Master photographer Mandi Lynn is bringing her award-winning Girl Power Series workshops to Warkworth’s Old Masonic Hall on Saturday, August 17.

“Women of all ages have found it cathartic and life changing to confront the issues they have around body shame, as we help them find positive ways of seeing their bodies,” Mandi says.

“We give them a gold pen and write positive words, and then they have an image that they can take away with them that celebrates and honours their body.

“The women who were the most hesitant were actually the ones who got the most out of it and I would encourage anyone considering it to read the first accounts on the Finding Venus Golden Shieldmaidens Facebook page,” she says.

“They came because they saw it as an act of courage and want to support the next generation to love their bodies.”

Mandi says the clay paint workshop has had a great turnout across the country so far, including 70 attendees in Upper Hutt and 20 in Bulls.
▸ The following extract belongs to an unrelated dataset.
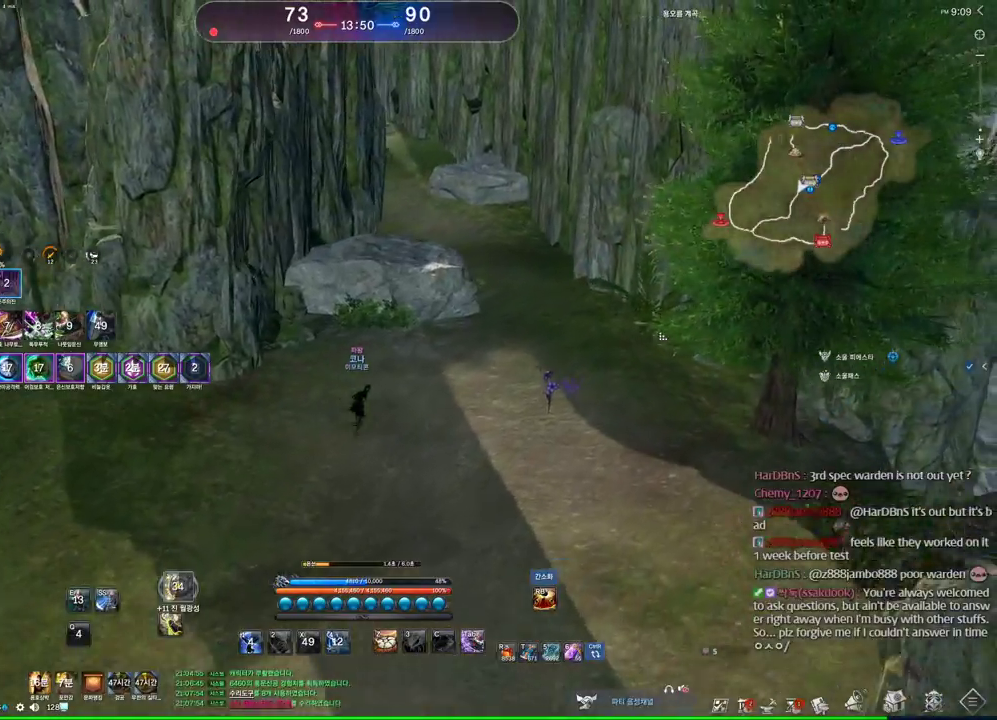
{"keys": ["d", "w"], "mouse": [], "events": []}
Other workshops on the day include a free journaling for creative wellness session, which “teaches emotional fluency to help turn down the volume of the mind’s critical voice”.

“We have traumas that are under the surface causing discomfort, but becoming fluent in expressing your emotion helps to surface and process them,” Mandi says.

There is also an option to attend a make-your-own journal workshop with Matakana’s Alysn Midgelow-Marsden, who is a world-renowned textile artist.

Then there is mother-daughter body compassion workshop, which teaches women and girls to treat their bodies as best friends.

Mandi started the Girl Power Series workshops after her five-year-old niece came into the kitchen and asked if she was fat.

“I started investigating and found that we see 400 to 600 photoshopped images each day. It’s not always a great thing when dealing with growing and changing bodies.”

The workshop series is funded by the Community Organisation Grants Scheme and has won the health and wellbeing category in the Wellington Community Awards.

Mandi was named Creative Photographer of the Year in 2017 by the NZ Institute of Pro Photographers.

To get a spot in any of the workshops, attendees need to book online at iamfindingvenus.com. The golden clay workshop is restricted to 18+.